Building upon Doug Abram’s superb column from earlier this week about the threat that videogames pose to our kids’ long-term health, I presented to the WFAN listening audience this straightforward question: knowing how popular videogaming has become in recent years with our kids, has it now reached a level where it can and should be considered as a real sport?
Not surprisingly, the general response was that no, it’s not a sport, but more of an activity. Something closer in scope to playing cards or throwing darts than. say, a traditional athletic pursuit like football, lacrosse, or baseball. The key criteria kept coming back to the dictionary definition of “sport” involving physical exertion causing perspiration.
But there was lots of debate. For example, is NASCAR a sport? Does driving a car, albeit fast, constitute real exercise?
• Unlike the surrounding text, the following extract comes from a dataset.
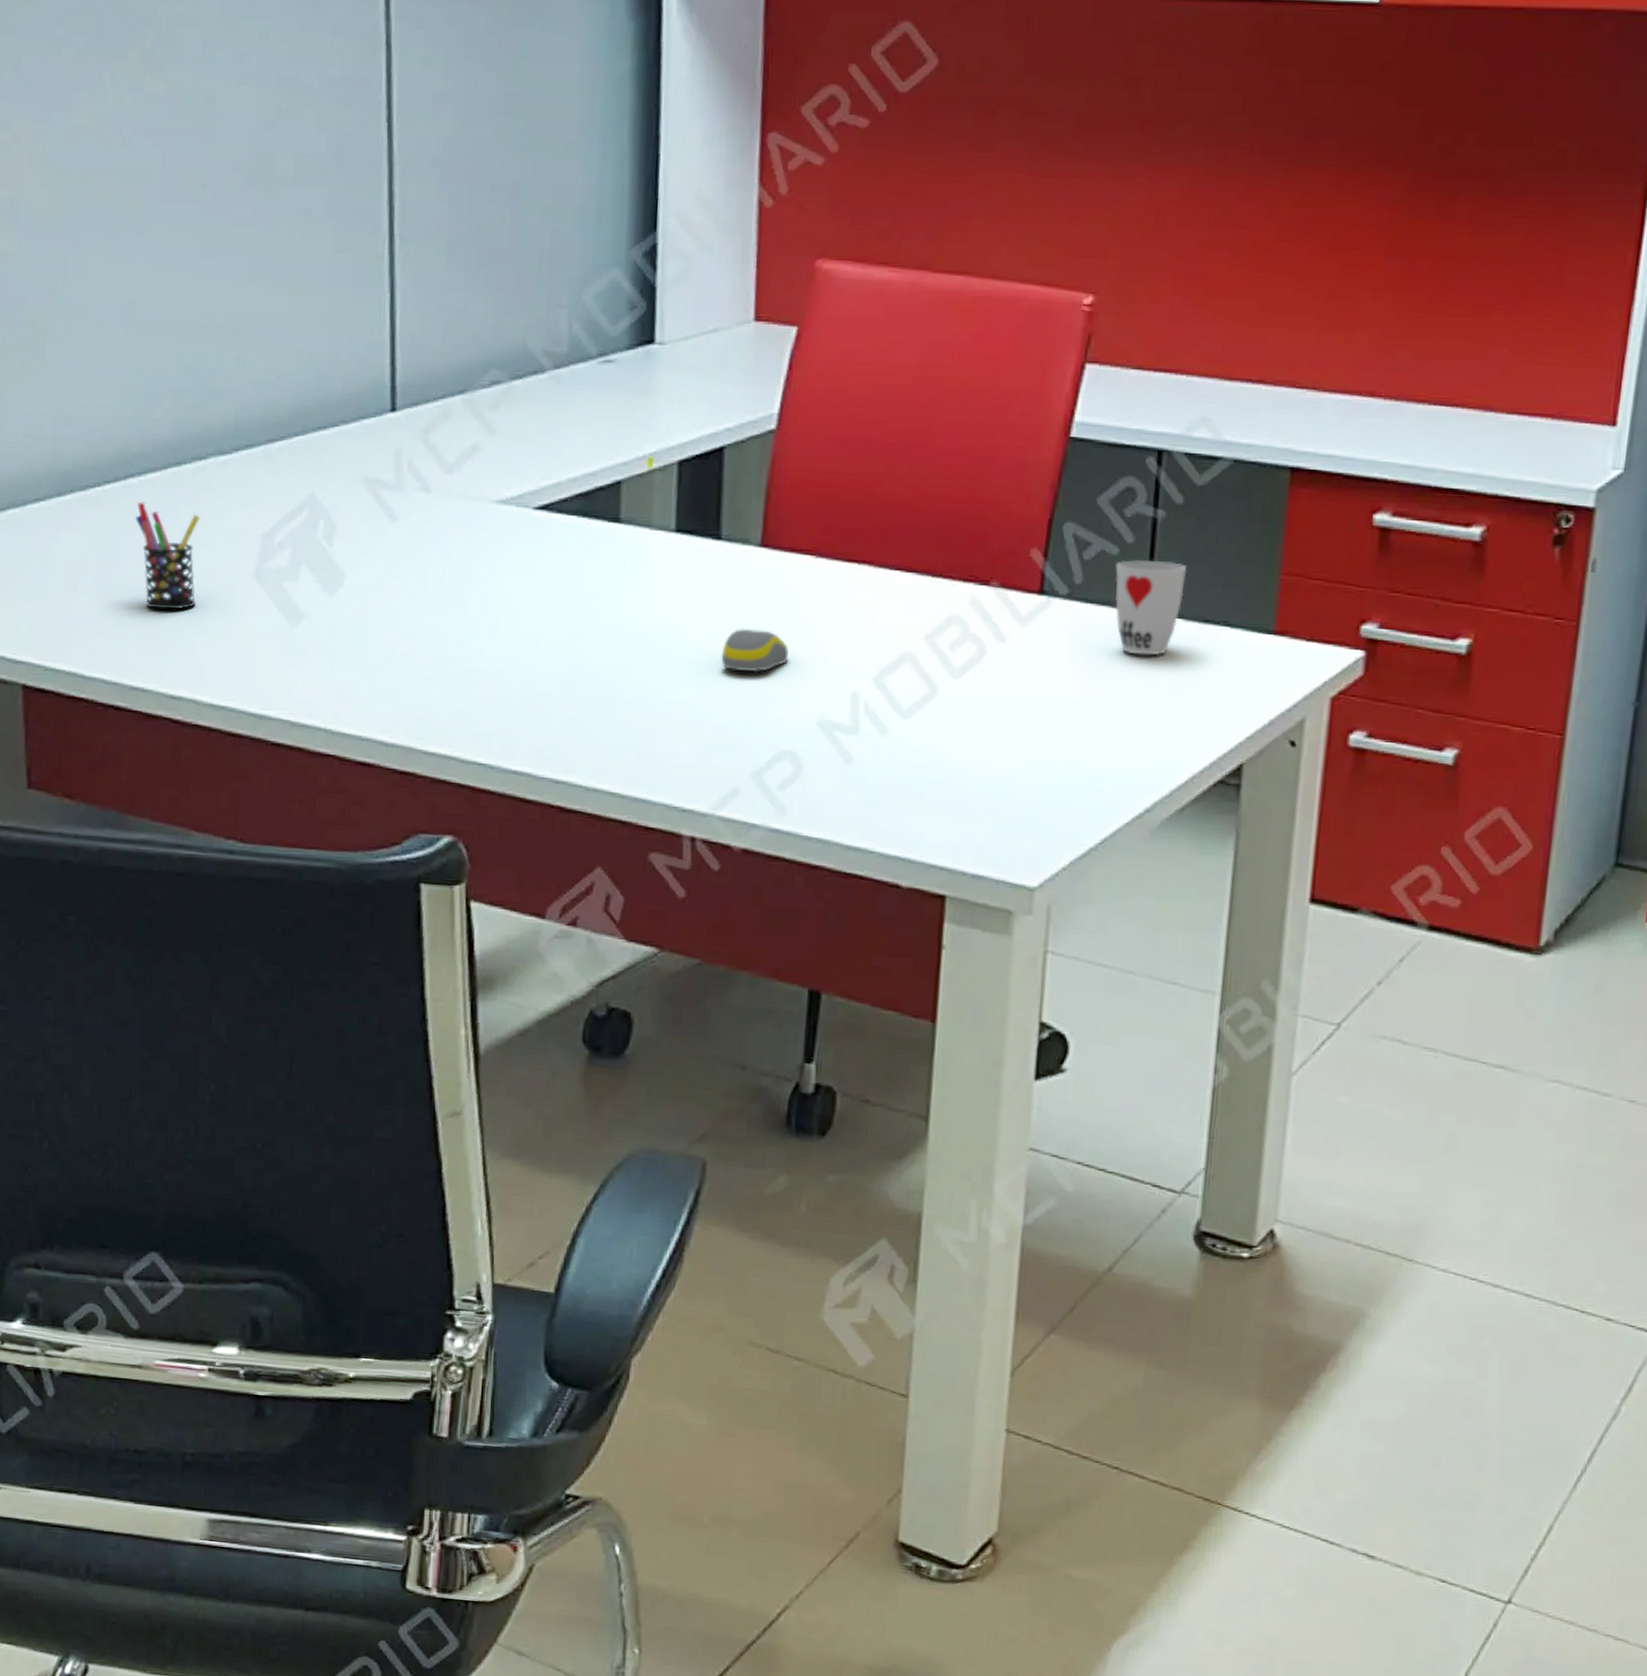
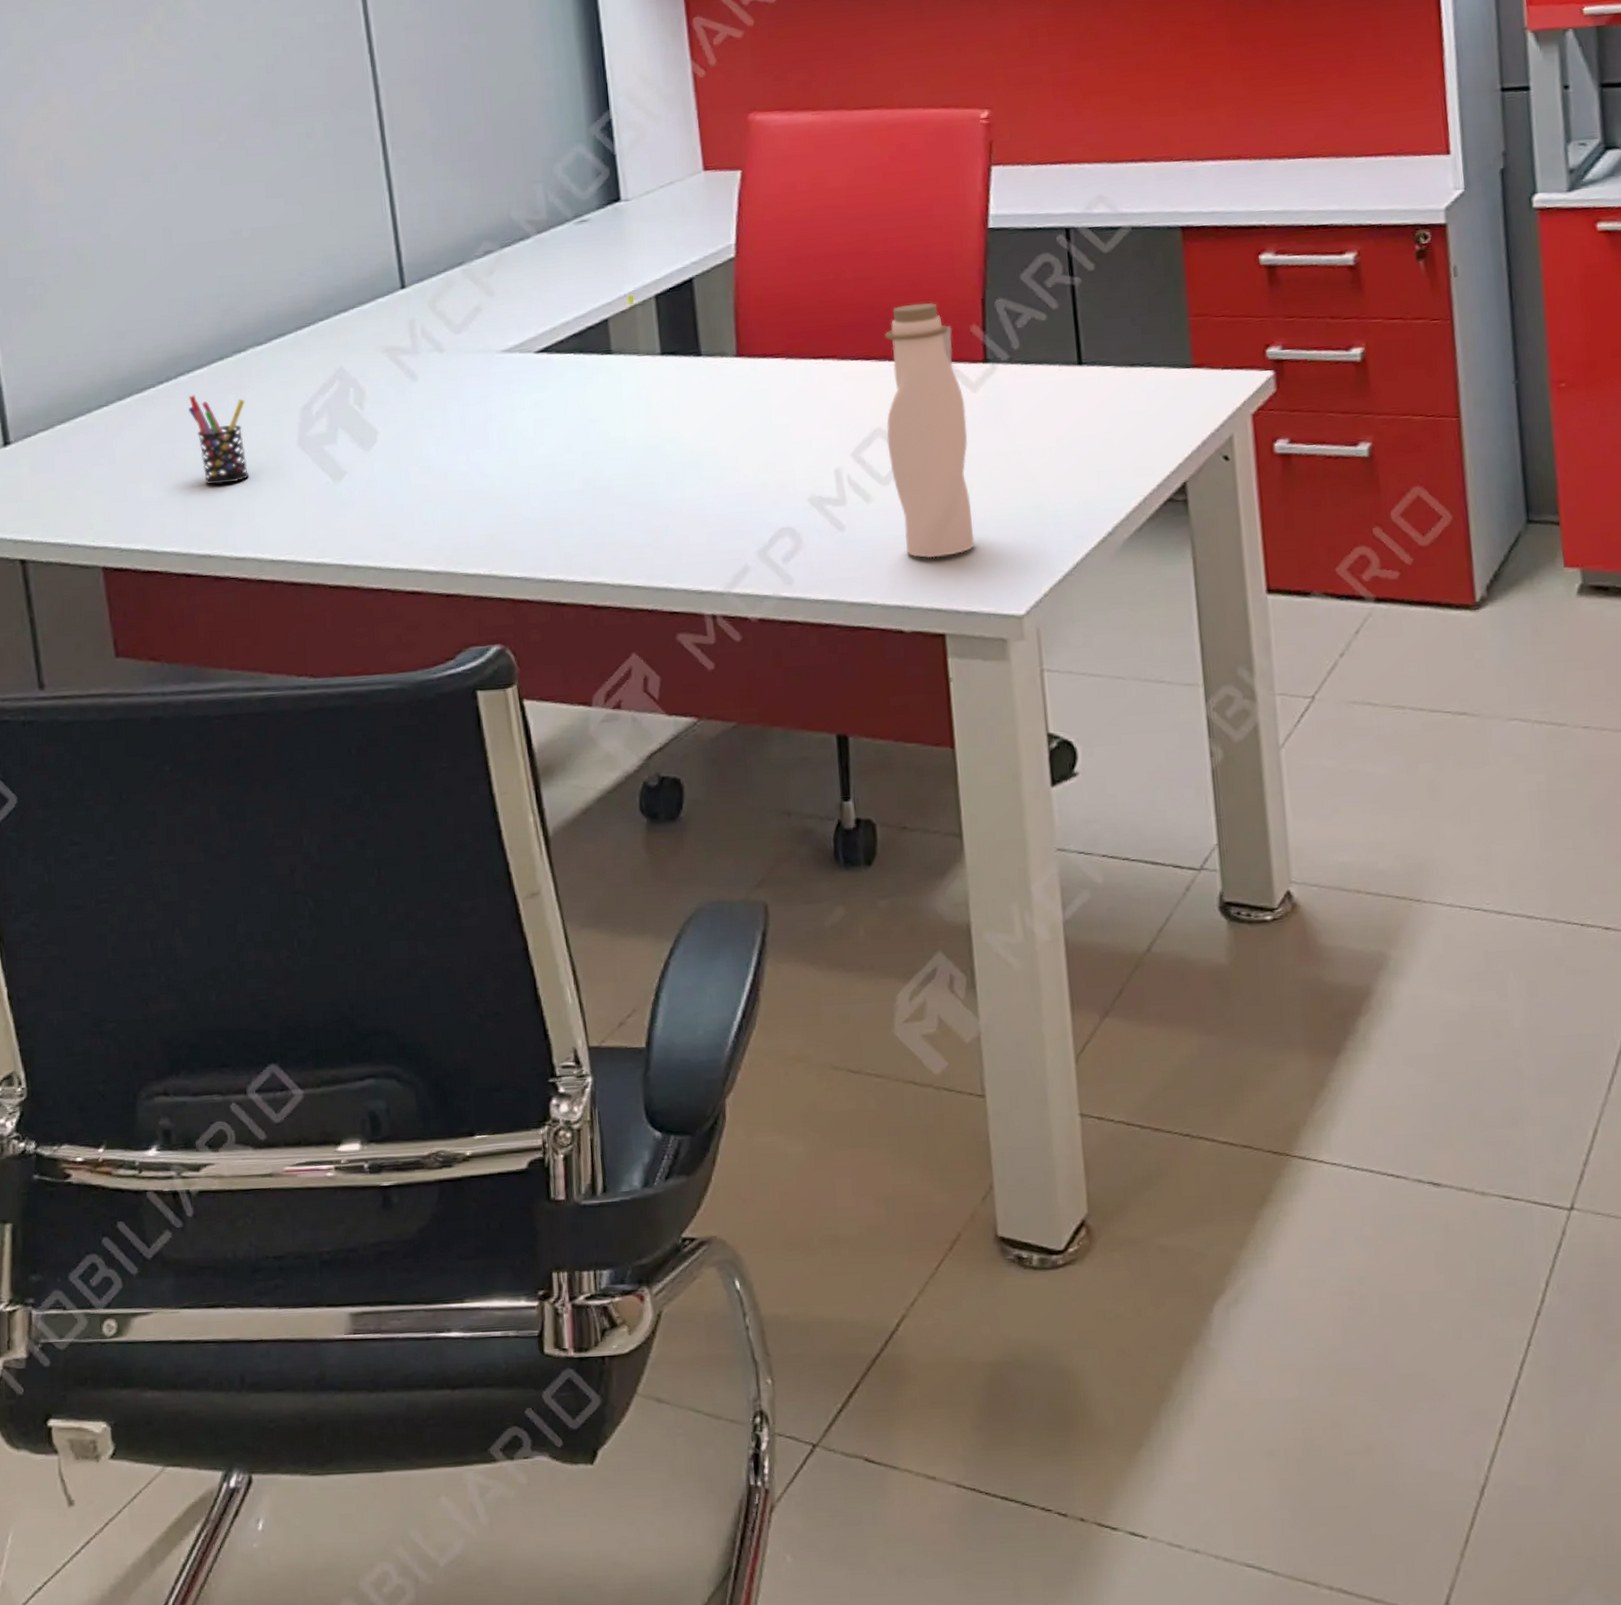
computer mouse: present [721,628,789,673] -> none [715,426,775,465]
water bottle: none [914,514,1010,810] -> present [885,302,975,559]
cup: present [1114,559,1187,656] -> none [1046,319,1109,402]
How about bass fishing? After all, bass fishing is a sanctioned varsity sport in several states in the Midwest.
Yet the real takeaway from this AM’s discussion was the following: that no matter whether e-gaming is considered a sport or activity or just a pastime, there was true and genuine concern about kids spending hours and hours in front of a computer screen, seemingly addicted to games showing very violent themes. That is, in recent years, the medical association has warned over and over again that kids today need to remain physically fit in order to stave off long-term health issues regarding obesity, diabetes, and other concerns. In short, today’s generation of kids are running a real risk of having all sorts of illnesses, many of which could be prevented if they remained physically fit instead of being hooked on e-games.
IS THERE A SOLUTION?
Everybody pretty much agreed that e-gaming is only beginning to become more and more popular. Even the TV networks have picked up on this trend, and made e-gaming into a major event that generates decent TV ratings.
Because this is a not a temporary fad, parents are growing concerned about their kids who are spending more and more time in front of their computers.
In fact, several callers suggested that parents really need to step up and intervene and just don’t look the other way. No, not to forbid their kids from playing videogames, but to have a serious parent-to-child conversation about the dangers of this activity. Just in the same way that Moms and Dads need to talk with their kids about the inherent dangers about smoking or drugs, parents need to tell kids about the issues of spending too much time in front of the computer.
One caller suggested that parents should mandate that for every hour a kid spends playing a video game, he or she needs to spend at least an hour outside exercising in the fresh air and playing a real sport.
These are interesting suggestions, but one thing is clear. We’re going to hear and hear about e-gaming in the years to come, and it’s going to be incumbent on Moms and Dads to figure out a new way to handle a problem — like concussions — that is not going away.